* Task description *
Say only the number of lines in the entries below that contain "respecto".

* Available records *
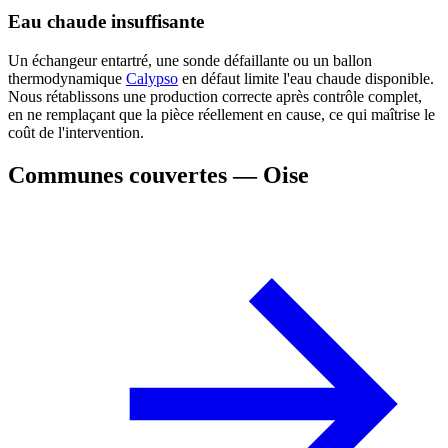
Eau chaude insuffisante
Un échangeur entartré, une sonde défaillante ou un ballon
thermodynamique
Calypso
en défaut limite l'eau chaude disponible.
Nous rétablissons une production correcte après contrôle complet,
en ne remplaçant que la pièce réellement en cause, ce qui maîtrise le
coût de l'intervention.
Communes couvertes — Oise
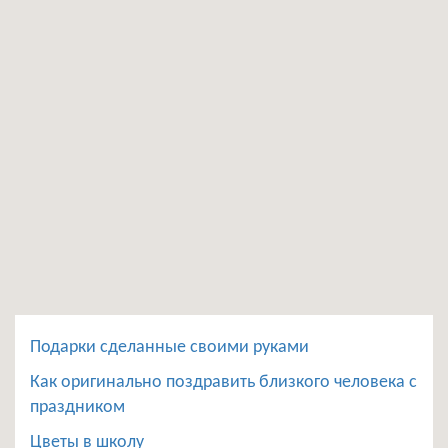
Подарки сделанные своими руками
Как оригинально поздравить близкого человека с
праздником
Цветы в школу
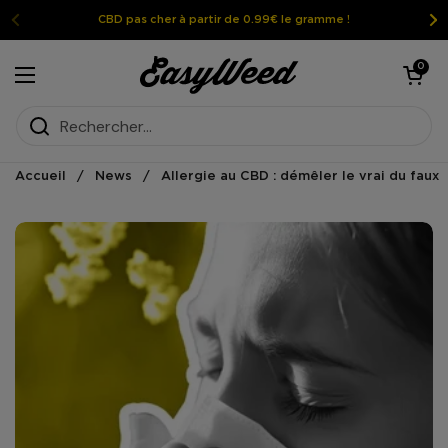
Passer au contenu
CBD pas cher à partir de 0.99€ le gramme !
Ouvrir le pan
0
Ouvrir le menu
Accueil
/
News
/
Allergie au CBD : démêler le vrai du faux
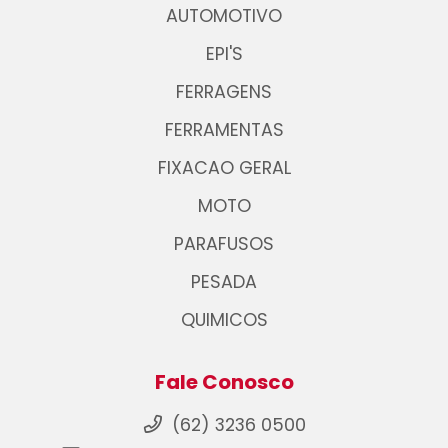
AUTOMOTIVO
EPI'S
FERRAGENS
FERRAMENTAS
FIXACAO GERAL
MOTO
PARAFUSOS
PESADA
QUIMICOS
Fale Conosco
(62) 3236 0500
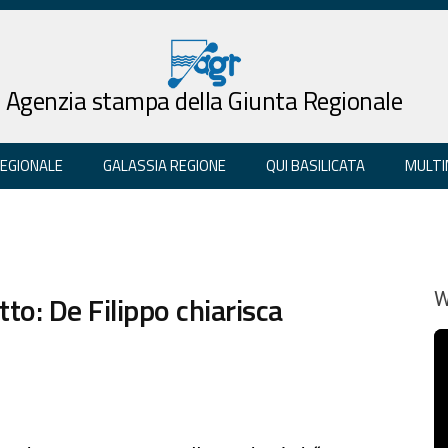
Agenzia stampa della Giunta Regionale
REGIONALE
GALASSIA REGIONE
QUI BASILICATA
MULTI
tto: De Filippo chiarisca
W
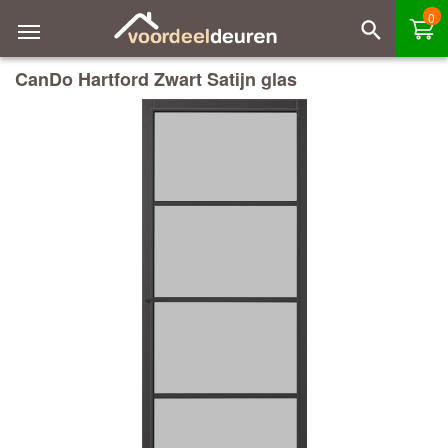
0
CanDo Hartford Zwart Satijn glas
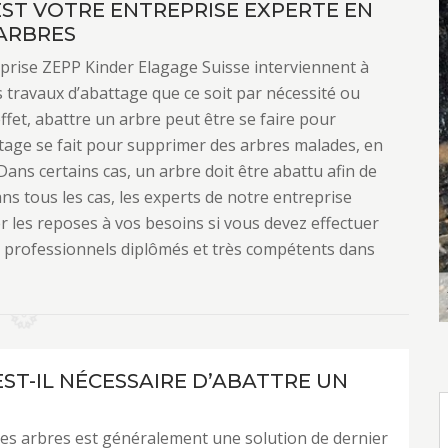
EST VOTRE ENTREPRISE EXPERTE EN
ARBRES
prise ZEPP Kinder Elagage Suisse interviennent à
s travaux d’abattage que ce soit par nécessité ou
ffet, abattre un arbre peut être se faire pour
ttage se fait pour supprimer des arbres malades, en
Dans certains cas, un arbre doit être abattu afin de
ans tous les cas, les experts de notre entreprise
 les reposes à vos besoins si vous devez effectuer
 professionnels diplômés et très compétents dans
ST-IL NÉCESSAIRE D’ABATTRE UN
es arbres est généralement une solution de dernier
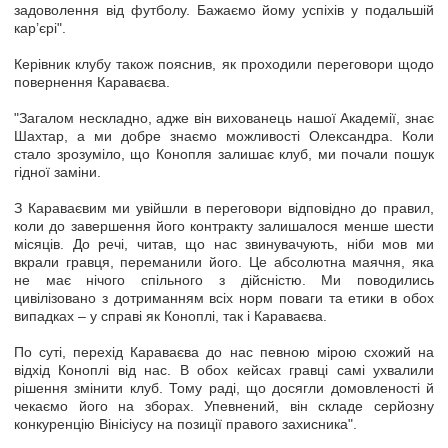
задоволення від футболу. Бажаємо йому успіхів у подальшій
кар’єрі".
Керівник клубу також пояснив, як проходили переговори щодо
повернення Караваєва.
"Загалом нескладно, адже він вихованець нашої Академії, знає
Шахтар, а ми добре знаємо можливості Олександра. Коли
стало зрозуміло, що Конопля залишає клуб, ми почали пошук
гідної заміни.
З Караваєвим ми увійшли в переговори відповідно до правил,
коли до завершення його контракту залишалося менше шести
місяців. До речі, читав, що нас звинувачують, ніби мов ми
вкрали гравця, переманили його. Це абсолютна маячня, яка
не має нічого спільного з дійсністю. Ми поводились
цивілізовано з дотриманням всіх норм поваги та етики в обох
випадках – у справі як Коноплі, так і Караваєва.
По суті, перехід Караваєва до нас певною мірою схожий на
відхід Коноплі від нас. В обох кейсах гравці самі ухвалили
рішення змінити клуб. Тому раді, що досягли домовленості й
чекаємо його на зборах. Упевнений, він складе серйозну
конкуренцію Вінісіусу на позиції правого захисника".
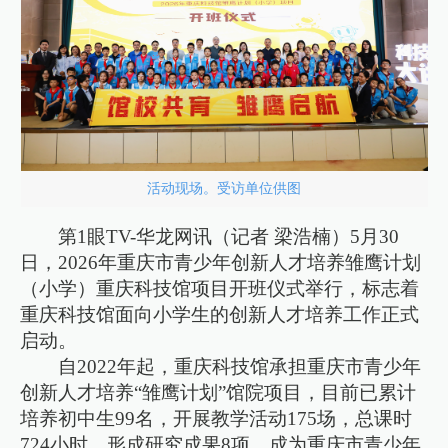
活动现场。受访单位供图
第1眼TV-华龙网讯（记者 梁浩楠）5月30
日，2026年重庆市青少年创新人才培养雏鹰计划
（小学）重庆科技馆项目开班仪式举行，标志着
重庆科技馆面向小学生的创新人才培养工作正式
启动。
自2022年起，重庆科技馆承担重庆市青少年
创新人才培养“雏鹰计划”馆院项目，目前已累计
培养初中生99名，开展教学活动175场，总课时
724小时，形成研究成果8项，成为重庆市青少年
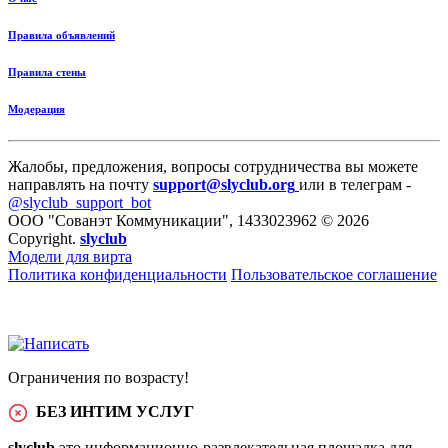
Правила объявлений
Правила стены
Модерация
Жалобы, предложения, вопросы сотрудничества вы можете
направлять на почту
support@slyclub.org
или в телеграм -
@slyclub_support_bot
ООО "Сованэт Коммуникации", 1433023962 © 2026
Copyright.
slyclub
Модели для вирта
Политика конфиденциальности
Пользовательское соглашение
Ограничения по возрасту!
БЕЗ ИНТИМ УСЛУГ
slyclub
это информационно-развлекательная площадка для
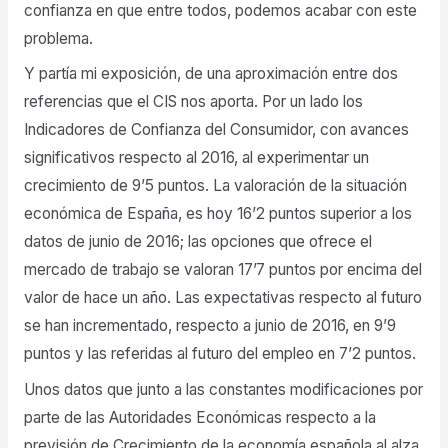
confianza en que entre todos, podemos acabar con este
problema.
Y partía mi exposición, de una aproximación entre dos
referencias que el CIS nos aporta. Por un lado los
Indicadores de Confianza del Consumidor, con avances
significativos respecto al 2016, al experimentar un
crecimiento de 9’5 puntos. La valoración de la situación
económica de España, es hoy 16’2 puntos superior a los
datos de junio de 2016; las opciones que ofrece el
mercado de trabajo se valoran 17’7 puntos por encima del
valor de hace un año. Las expectativas respecto al futuro
se han incrementado, respecto a junio de 2016, en 9’9
puntos y las referidas al futuro del empleo en 7’2 puntos.
Unos datos que junto a las constantes modificaciones por
parte de las Autoridades Económicas respecto a la
previsión de Crecimiento de la economía española al alza,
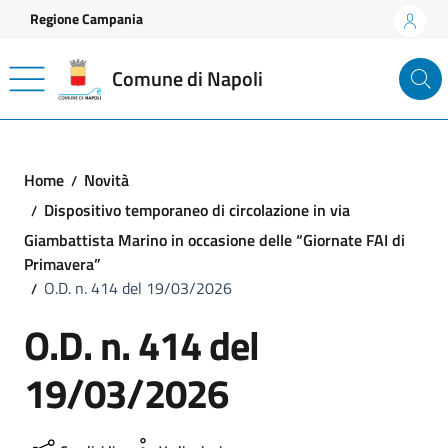
Vai ai contenuti
Vai al footer
Regione Campania
Comune di Napoli
Home
Novità
Dispositivo temporaneo di circolazione in via
Giambattista Marino in occasione delle “Giornate FAI di
Primavera”
O.D. n. 414 del 19/03/2026
O.D. n. 414 del
19/03/2026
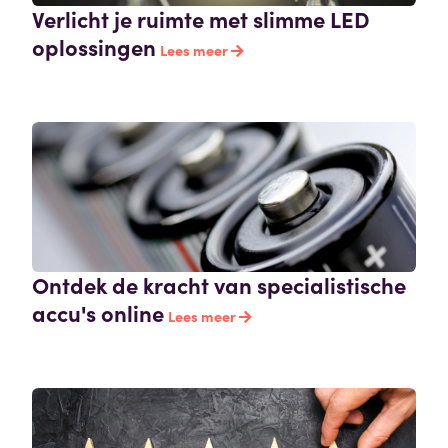
Verlicht je ruimte met slimme LED
oplossingen
Lees meer
Ontdek de kracht van specialistische
accu's online
Lees meer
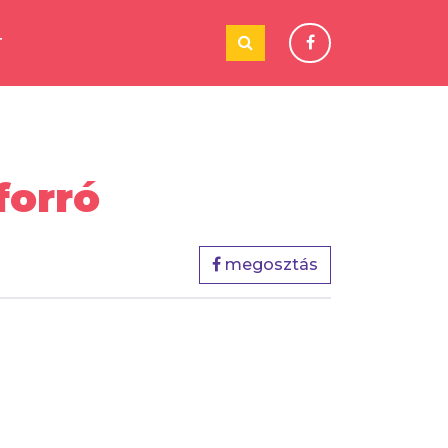
T
forró
megosztás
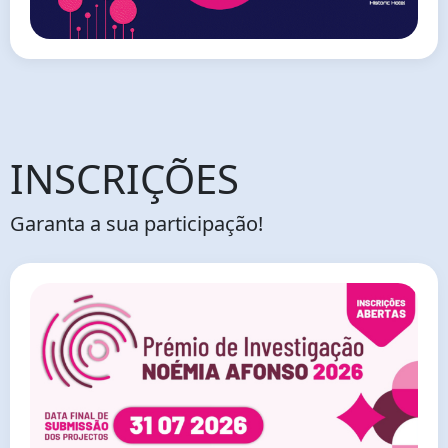
INSCRIÇÕES
Garanta a sua participação!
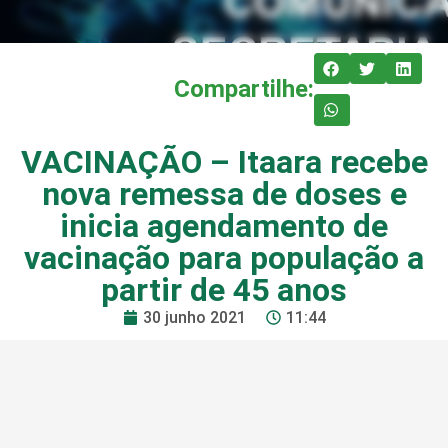
Compartilhe:
VACINAÇÃO – Itaara recebe
nova remessa de doses e
inicia agendamento de
vacinação para população a
partir de 45 anos
30 junho 2021
11:44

* Worked solution *
4